*Opdracht*. Pak de tekst hieronder over het Didam-arrest weer op en schrijf verder na de laatste zin.

___ Leestekst ___

Kort na het aangaan van de koopovereenkomst stuurt eiseres een brief naar de gemeente met het verzoek om een procedure op te zetten conform het Didam-arrest waarin eiseres dan zou mogen meedoen om het perceel eventueel te kopen.
Eiseres vordert dat voor recht wordt verklaard dat de koopovereenkomst nietig is en dat de gemeente wordt veroordeeld tot een kortgezegd, een openbare selectieprocedure. Eiseres beroept zich op het Didam-arrest.
Juridische beoordeling
Een belangrijk thema volgens de rechtbank, is hoeveel een partij die een beroep doet op het Didam-arrest moet vertellen en uitleggen om haar vordering te ondersteunen (stelplicht). De Hoge Raad is op die stelplicht niet ingegaan in het Didam-arrest.
De rechtbank wijst op het IATA-arrest dat gaat over de stelplicht op het terrein van het mededingingsrecht en de nietigheid van overeenkomsten. Uit dat arrest volgt dat degene die zich op het standpunt stelt dat een ander in strijd met het mededingingsrecht handelt, dit dient te onderbouwen met de relevante (economische) feiten en omstandigheden, opdat een voldoende adequaat en gefundeerd (economisch) partijdebat en daaropvolgend rechterlijk oordeel mogelijk worden gemaakt.

___ Recordfragmenten ___

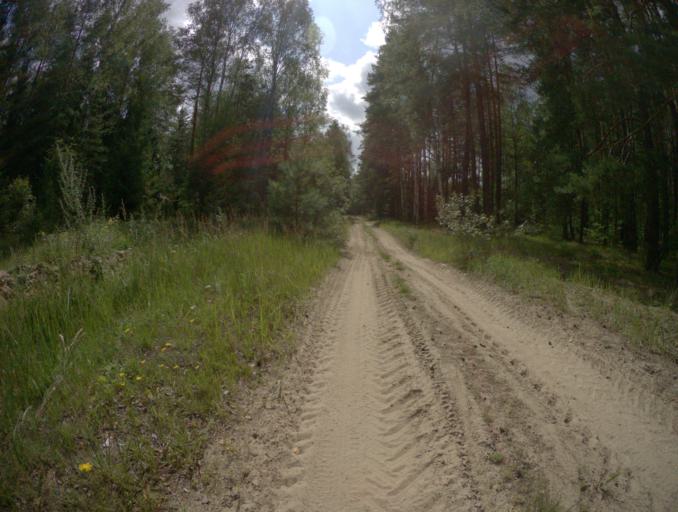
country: RU
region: Vladimir
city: Vorsha
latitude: 55.9621
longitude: 40.1562
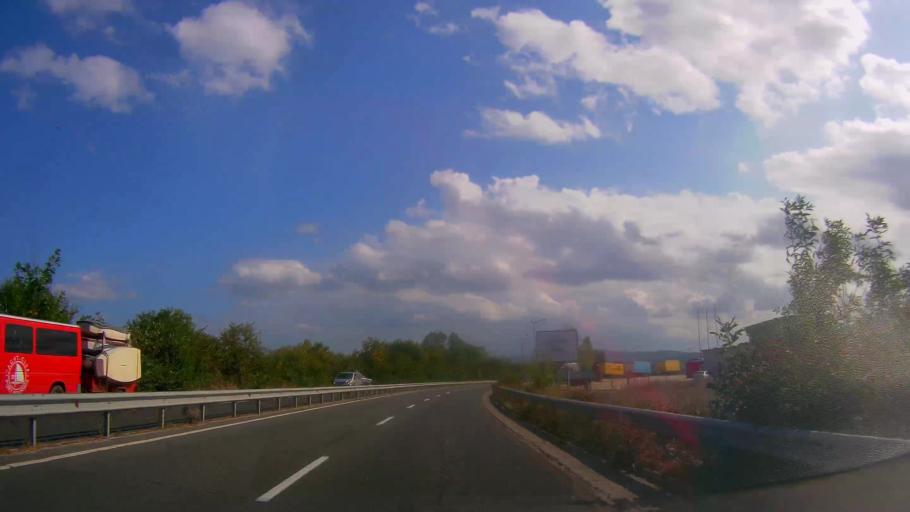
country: BG
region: Burgas
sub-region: Obshtina Sozopol
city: Chernomorets
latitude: 42.4377
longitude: 27.6367
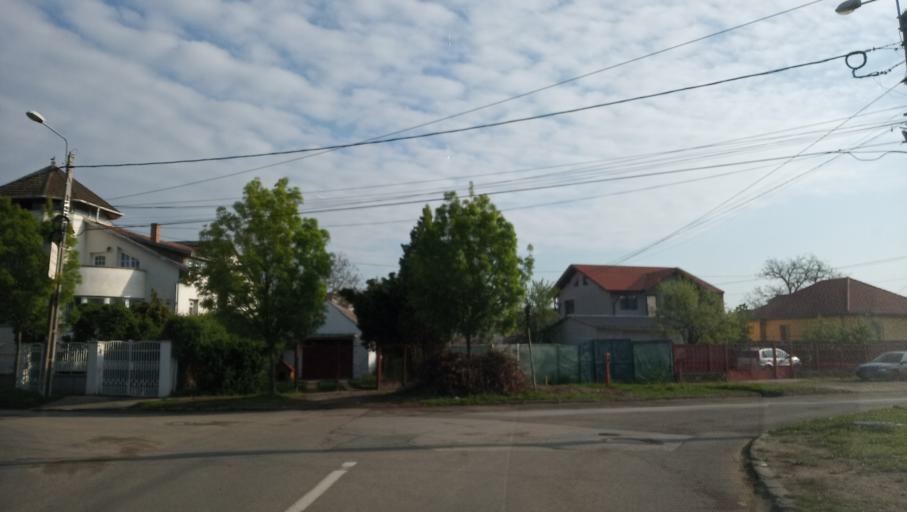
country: RO
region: Timis
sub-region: Comuna Ghiroda
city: Ghiroda
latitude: 45.7652
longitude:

___

*Uitwerking*.
De vraag naar de mate waarin (economische) feiten en omstandigheden in een concrete zaak dienen te worden gesteld en, bij betwisting, dienen te worden onderbouwd, kan niet in algemene zin worden beantwoord, omdat zulks afhangt van de omstandigheden van het geval, waaronder de aard en ernst van de gestelde inbreuk en de complexiteit van de betrokken markten. Aldus het IATA-arrest.
De rechtbank overweegt dat gelet op het IATA-arrest de stelplicht dus afhangt van alle omstandigheden van het concrete geval. De eisende partij moet haar verhaal heel goed uitleggen, met concrete informatie, zodat een debat en een toetsing mogelijk zijn. De eisende partij moet “inzicht gegeven in de voor de beoordeling essentiële feiten en omstandigheden”, “opdat een voldoende adequaat en gefundeerd (…) partijdebat en daaropvolgend rechterlijk oordeel mogelijk worden gemaakt”. De rechtbank vindt dat de benadering uit het IATA-arrest zich leent voor toepassing in de context van het Didam-arrest.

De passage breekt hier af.